Was the retributive killing of whites by blacks so appealing to leftists Spielberg and Kushner that they were blinded to the moral implications? Undoubtedly, but they were also dramatizing a trope near and dear to liberal hearts: white guilt absolves black guilt. What the Confederates did to the black soldiers at Poison Springs was a moral crime. What the blacks did to the Confederates was rightful social justice, of which a soldier could be proud. A black soldier, that is. No one can imagine a white soldier bragging to the commander in chief that he had slaughtered wounded and captured prisoners and then mutilated their corpses.

As this first soldier finishes his boast, the other begins to harangue Lincoln about the unequal treatment of black soldiers, beginning with their lesser pay. This is Kushner memorializing another liberal trope: the eternal grievance. While it was true that black pay was lower during the Battle of Jenkins Ferry, Congress corrected the injustice almost immediately thereafter, equalizing black pay and making the increase retroactive.

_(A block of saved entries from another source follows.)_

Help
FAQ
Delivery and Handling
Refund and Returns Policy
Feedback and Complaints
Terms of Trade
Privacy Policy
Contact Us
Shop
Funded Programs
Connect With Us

Because that injustice was remedied nearly a year earlier, no black soldier would have ranted about it to Lincoln that night. In fact, no black soldier would have spoken to the president in the manner and tone Kushner employs here. First he deprives blacks of a moral compass, then he takes away their social probity. Interestingly, we actually have a first-hand account of a meeting between Lincoln and black troops occurring almost at this time:

"The black troops received him most enthusiastically, grinning from ear to ear, and displaying an amount of ivory terrible to behold," remarked Gen. U.S. Grant's aide, Horace Porter. "They cheered wildly, crowding around Lincoln, kissing his hand, brushing his coat or his horse so that they could tell others that they had touched the president. And Lincoln was touched. His eyes brimming with tears, his voice broke as he talked with the men; the encounter reminded everyone what was at stake."

Kushner couldn't write something that honest and moving if his life depended on it. That's reality shorn of liberal posturing. It would have made a powerful opening to this movie, rather than the sham, programmatic one we got. Ironically, the humanity revealed by these men is remarkably similar to that displayed by those white soldiers Kushner so casually disparaged. He had unintentionally made them human, something his leftism denies his black caricatures.

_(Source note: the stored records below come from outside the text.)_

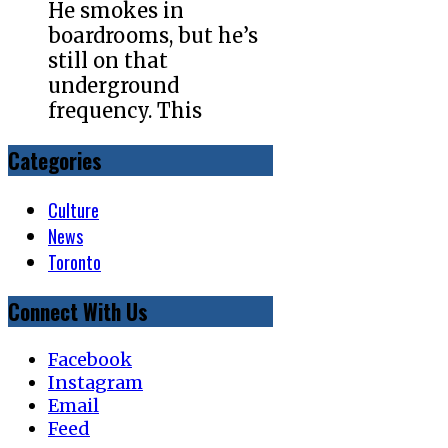
He smokes in
boardrooms, but he’s
still on that
underground
frequency. This
Categories
Culture
News
Toronto
Connect With Us
Facebook
Instagram
Email
Feed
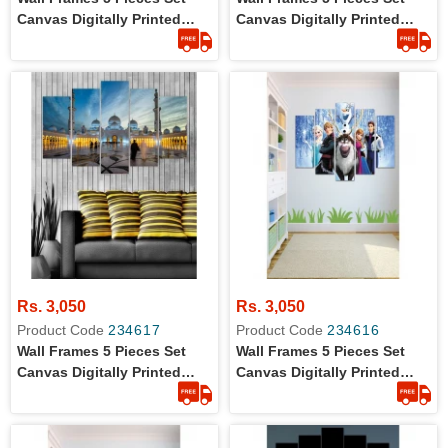
Canvas Digitally Printed
Canvas Digitally Printed
Wall Canvas Frames
Wall Canvas Frames -
Mosque
Rs. 3,050
Rs. 3,050
Product Code
234617
Product Code
234616
Wall Frames 5 Pieces Set
Wall Frames 5 Pieces Set
Canvas Digitally Printed
Canvas Digitally Printed
Wall Canvas Frames -
Wall Canvas Frames -
Shaikh Zayed Mosque
Frozen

The scene ends as the two black soldiers walk away, Lincoln looking down upon them imperially from his lighted pedestal. One of the soldiers, the brash, MLK prototype, reverently recites Lincoln's own words from Gettysburg. One last stretch of Kushner's imagination before closing.

The racist undertones of this opening scene didn't cause Spielberg or Kushner any grief. In fact, one reviewer, Michael Phillips of the Chicago Tribune, called it "one of the shrewdest things Kushner has ever written." He may be right, but that's no compliment. The filmmakers, beyond liberal criticism in any case, had followed the liberal playbook: selective history, collectivized guilt, vengeful social justice, grievance mongering, minority pandering and patronization. All that's left now is to pick up their Oscars.